◆ REQUIREMENTS
Lay out every line of the material below as a Markdown table with the columns Row and Line, numbering the rows and skipping any blank lines. Leave the pictures out of your answer.

◆ RECORDS FOR THE TASK
──────────

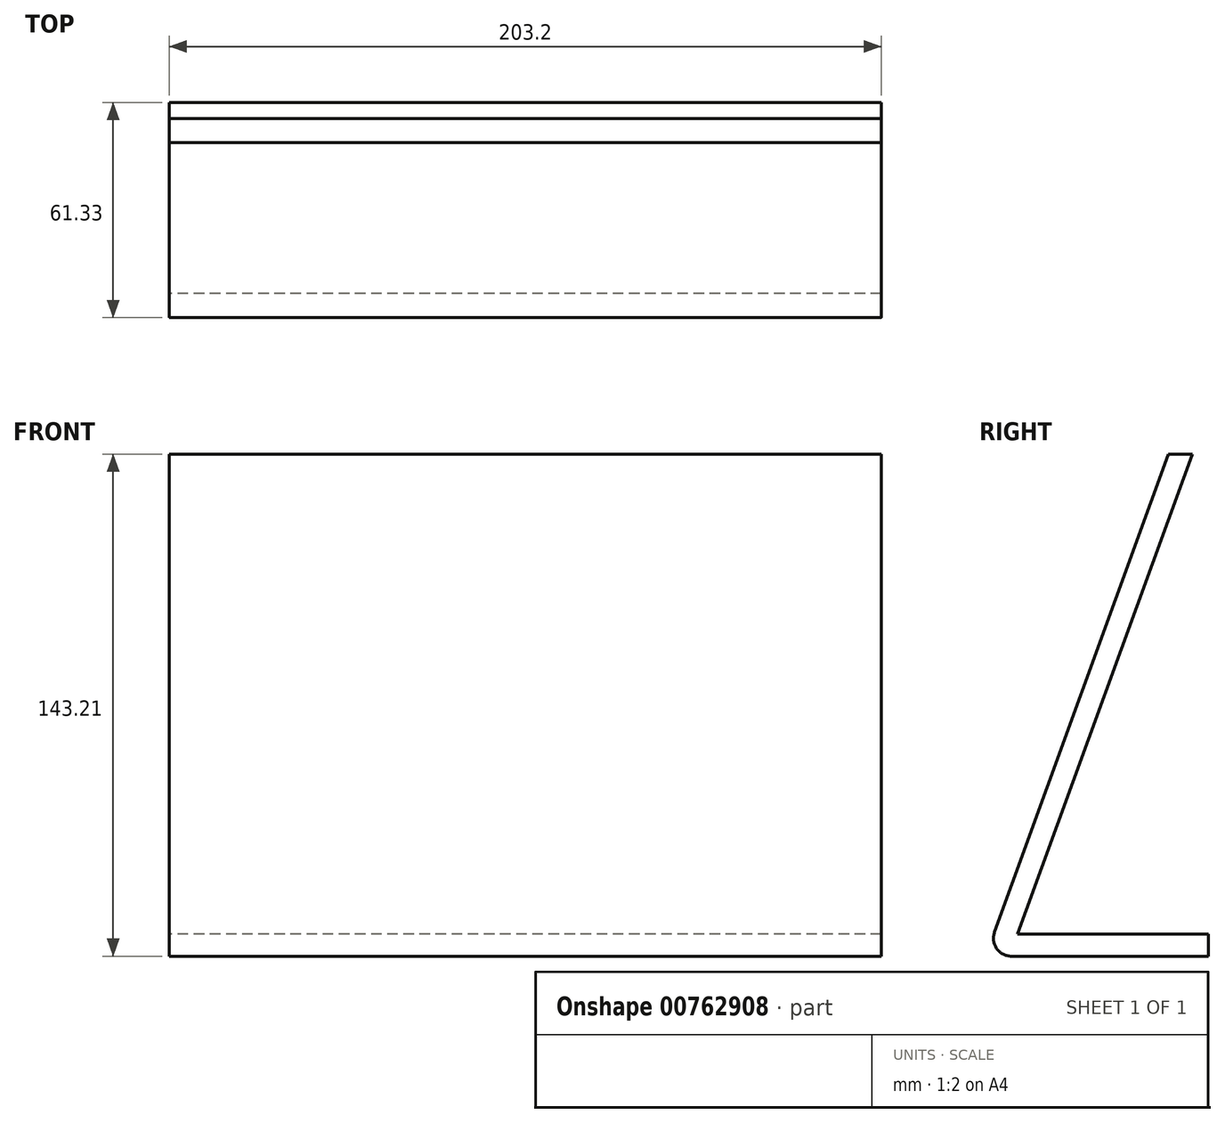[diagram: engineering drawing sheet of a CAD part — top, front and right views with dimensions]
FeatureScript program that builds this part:
annotation { "Feature Type Name" : "Feature", "Feature Type Description" : "" }
export const myFeature = defineFeature(function(context is Context, id is Id, definition is map)
    precondition{}
    {
        {
            var Q0;
            Q0=qCreatedBy(makeId("Right.planeOp"),FACE);
            var sketch = newSketch(context, id + "F0", { "sketchPlane" : qUnion([Q0])});
            skLineSegment(sketch, "E0", {"start": v(0, 0) * mm, "end": v(52.12, 143.2) * mm});
            skLineSegment(sketch, "E1", {"start": v(0, 0) * mm, "end": v(63.5, 0) * mm});
            skLineSegment(sketch, "E2.0", {"start": v(9.07, 6.35) * mm, "end": v(58.88, 143.2) * mm});
            skLineSegment(sketch, "E2.1", {"start": v(9.07, 6.35) * mm, "end": v(63.5, 6.35) * mm});
            skLineSegment(sketch, "E3", {"start": v(52.12, 143.2) * mm, "end": v(58.88, 143.2) * mm});
            skLineSegment(sketch, "E4", {"start": v(63.5, 6.35) * mm, "end": v(63.5, 0) * mm});
            skSolve(sketch);
        }
        {
            var Q0;
            Q0=makeQuery(id+"F0.imprint","IMPRINT",FACE,{"disambiguationData":[TD([[makeQuery(id+"F0.imprint","IMPRINT",EDGE,{"derivedFrom":sQuery(id+"F0.wireOp",EDGE,"E0")}),-1.0]])]});
            extrude(context, id + "F1", {"entities" : qUnion([Q0]), "depth" : 203.2 * mm, "offsetDistance" : 25.4 * mm, "symmetric" : true});
        }
        {
            var Q0;
            Q0=makeQuery(id+"F1.opExtrude","SWEPT_EDGE",EDGE,{"disambiguationData":[OSD([sQuery(id+"F0.wireOp",EDGE,"E0"),sQuery(id+"F0.wireOp",EDGE,"E1")])]});
            fillet(context, id + "F2", {"entities" : qUnion([Q0]), "radius" : 5.08 * mm, "tangentPropagation" : true, "allowEdgeOverflow" : false});
        }
    });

──────────

◆ SOLUTION
| Row | Line |
|---|---|
| 1 | [diagram: engineering drawing sheet of a CAD part — top, front and right views with dimensions] |
| 2 | FeatureScript program that builds this part: |
| 3 | annotation { "Feature Type Name" : "Feature", "Feature Type Description" : "" } |
| 4 | export const myFeature = defineFeature(function(context is Context, id is Id, definition is map) |
| 5 |     precondition{} |
| 6 |     { |
| 7 |         { |
| 8 |             var Q0; |
| 9 |             Q0=qCreatedBy(makeId("Right.planeOp"),FACE); |
| 10 |             var sketch = newSketch(context, id + "F0", { "sketchPlane" : qUnion([Q0])}); |
| 11 |             skLineSegment(sketch, "E0", {"start": v(0, 0) * mm, "end": v(52.12, 143.2) * mm}); |
| 12 |             skLineSegment(sketch, "E1", {"start": v(0, 0) * mm, "end": v(63.5, 0) * mm}); |
| 13 |             skLineSegment(sketch, "E2.0", {"start": v(9.07, 6.35) * mm, "end": v(58.88, 143.2) * mm}); |
| 14 |             skLineSegment(sketch, "E2.1", {"start": v(9.07, 6.35) * mm, "end": v(63.5, 6.35) * mm}); |
| 15 |             skLineSegment(sketch, "E3", {"start": v(52.12, 143.2) * mm, "end": v(58.88, 143.2) * mm}); |
| 16 |             skLineSegment(sketch, "E4", {"start": v(63.5, 6.35) * mm, "end": v(63.5, 0) * mm}); |
| 17 |             skSolve(sketch); |
| 18 |         } |
| 19 |         { |
| 20 |             var Q0; |
| 21 |             Q0=makeQuery(id+"F0.imprint","IMPRINT",FACE,{"disambiguationData":[TD([[makeQuery(id+"F0.imprint","IMPRINT",EDGE,{"derivedFrom":sQuery(id+"F0.wireOp",EDGE,"E0")}),-1.0]])]}); |
| 22 |             extrude(context, id + "F1", {"entities" : qUnion([Q0]), "depth" : 203.2 * mm, "offsetDistance" : 25.4 * mm, "symmetric" : true}); |
| 23 |         } |
| 24 |         { |
| 25 |             var Q0; |
| 26 |             Q0=makeQuery(id+"F1.opExtrude","SWEPT_EDGE",EDGE,{"disambiguationData":[OSD([sQuery(id+"F0.wireOp",EDGE,"E0"),sQuery(id+"F0.wireOp",EDGE,"E1")])]}); |
| 27 |             fillet(context, id + "F2", {"entities" : qUnion([Q0]), "radius" : 5.08 * mm, "tangentPropagation" : true, "allowEdgeOverflow" : false}); |
| 28 |         } |
| 29 |     }); |